It’s 5:25am right now & I have been up since 3:30 praying and reading and a few things I read have led me to post what my eyes have been opened to. – As before, the book Divine Intimacy has triggered lots of contemplation as to where I am and where I am going.  Yesterday’s chapter was on the Seven Sorrows of Mary.  Think about these things from the first paragraph -“Yes O Blessed Mother”, says St.
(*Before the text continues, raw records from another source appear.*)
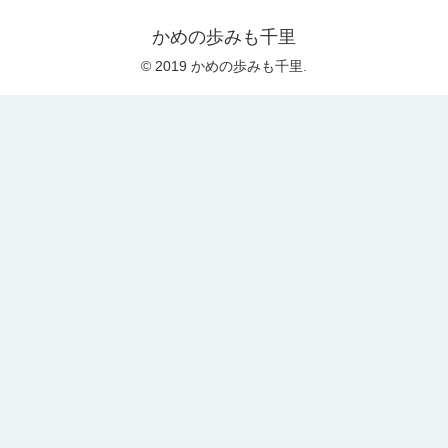
かめの歩みも千里
© 2019 かめの歩みも千里.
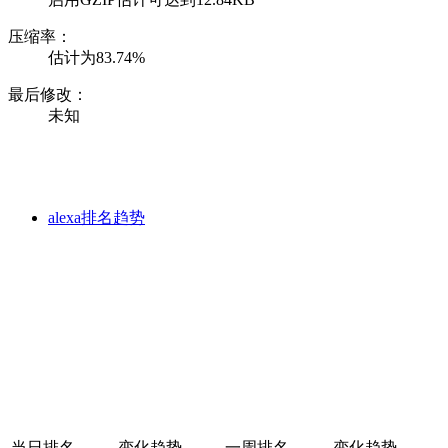
压缩率：
估计为83.74%
最后修改：
未知
alexa排名趋势
当日排名
变化趋势
一周排名
变化趋势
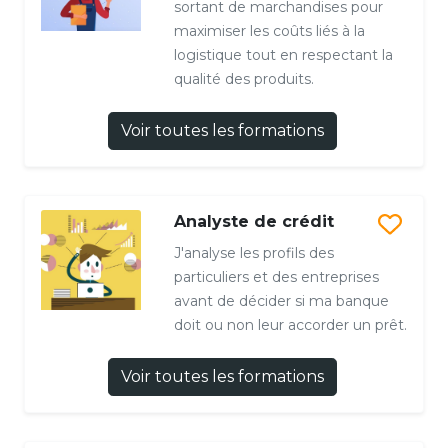
sortant de marchandises pour
maximiser les coûts liés à la
logistique tout en respectant la
qualité des produits.
Voir toutes les formations
Analyste de crédit
J'analyse les profils des
particuliers et des entreprises
avant de décider si ma banque
doit ou non leur accorder un prêt.
Voir toutes les formations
Bernard, “a sword has truly pierced your soul.  It could penetrate your Son’s flesh only by passing through your soul.  And after Jesus had died, the cruel lance which opened His side did not reach His soul, but it did pierce yours.  His soul was no longer in His body, but yours could not be detached from it.”  And later on-“She not only accepted, she offered, - And then the challenge from the Stabat Mater; “O Mother…make me feel the depth of your sorrow, so that I may weep with you.  May I bear in my heart the wounds of Christ; make me share in His Passion and become inebriated by the Cross and Blood of your Son.”  WOW, what a challenge!  Then in today’s chapter, Love of the Cross, I was shown this-“the Lord Himself must make us suffer, not only in our body, but also in our soul, because we are so covered with rust, so full of miseries that our total purification is not possible unless God Himself intervenes directly.  To plunge us into passive suffering is, therefore, one of His greatest works of mercy, a proof of His exceeding love.” – I stated often in the old posts that this is really, really tough but I am starting to see why!  It is through our suffering that we become stronger; it is through our anxiety and hurt that we will one day realize true joy.
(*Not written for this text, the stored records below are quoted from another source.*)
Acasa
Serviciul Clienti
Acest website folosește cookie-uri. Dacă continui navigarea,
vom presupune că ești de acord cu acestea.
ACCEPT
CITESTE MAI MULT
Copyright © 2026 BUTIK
I was recently told in Spiritual direction (thank you Father Brian) that it is not only “Not about me” but also not about those that I mistakenly thought that I took on suffering for, but is only to be about Christ.  I have spent too much time worrying about the salvation of those I love.  I should have been accepting it all as God’s way of purifying them.  I tried to help and that may have interfered with God’s plan to build them up.  I t was pointed out that I must be there for those I love, but they must walk towards their God and my place is not to try and push them along, and Lord knows, not to try and carry them. – I am such a silly fool sometimes.
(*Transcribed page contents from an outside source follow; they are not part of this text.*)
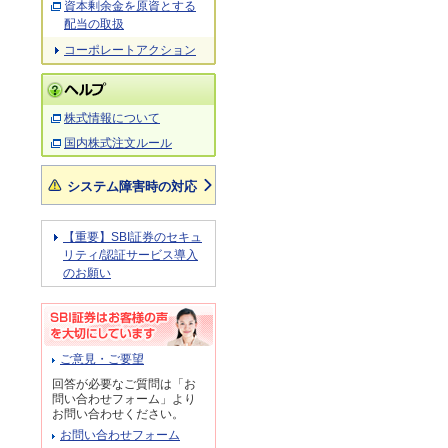
資本剰余金を原資とする
配当の取扱
コーポレートアクション
株式情報について
国内株式注文ルール
システム障害時の対応
【重要】SBI証券のセキュ
リティ/認証サービス導入
のお願い
ご意見・ご要望
回答が必要なご質問は「お
問い合わせフォーム」より
お問い合わせください。
お問い合わせフォーム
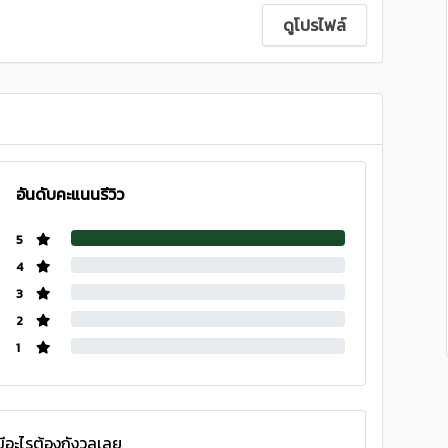
ดูโปรไฟล์
อันดับคะแนนรีวิว
5
4
3
2
1
่มีอะไรต้องกังวลเลย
Saint Gregory Nazianzen makes everything very clear in this morning’s Office of Readings (OOR).  “we must sacrifice ourselves to God, each day and in everything we do, accepting all that happens to us for the sake of the Word, imitating his passion by our sufferings, and honoring his blood by shedding our own.  We must be ready to be crucified.”  Accepting all for God, not for ourselves, not for those we love, but for God and God alone.  That was my huge error.  This is what needs correction in my life.  Thursday night in DI, this was in the Colloquy (prayer), “I realize that my crosses have been permitted and willed by You, my God, to teach me to TRUST in You in spite of everything.” - Who was I to try and lighten or remove crosses from those I love.  Who am I to get in the way of Grace poured out for those who have been blessed with these sufferings?

Again thank you Father for pointing out that all must be for the glory of God.  My prayer is that I may truly get out of the way of the Holy Spirit.  As I enter into Holy Week, I pray that all of us feel the gentle touch of our heavenly Father and if that gentle touch takes the form of a slap, that we realize that it is out of unconditional love that our God corrects our walk and places us firmly in the middle of the path to Holiness and Salvation.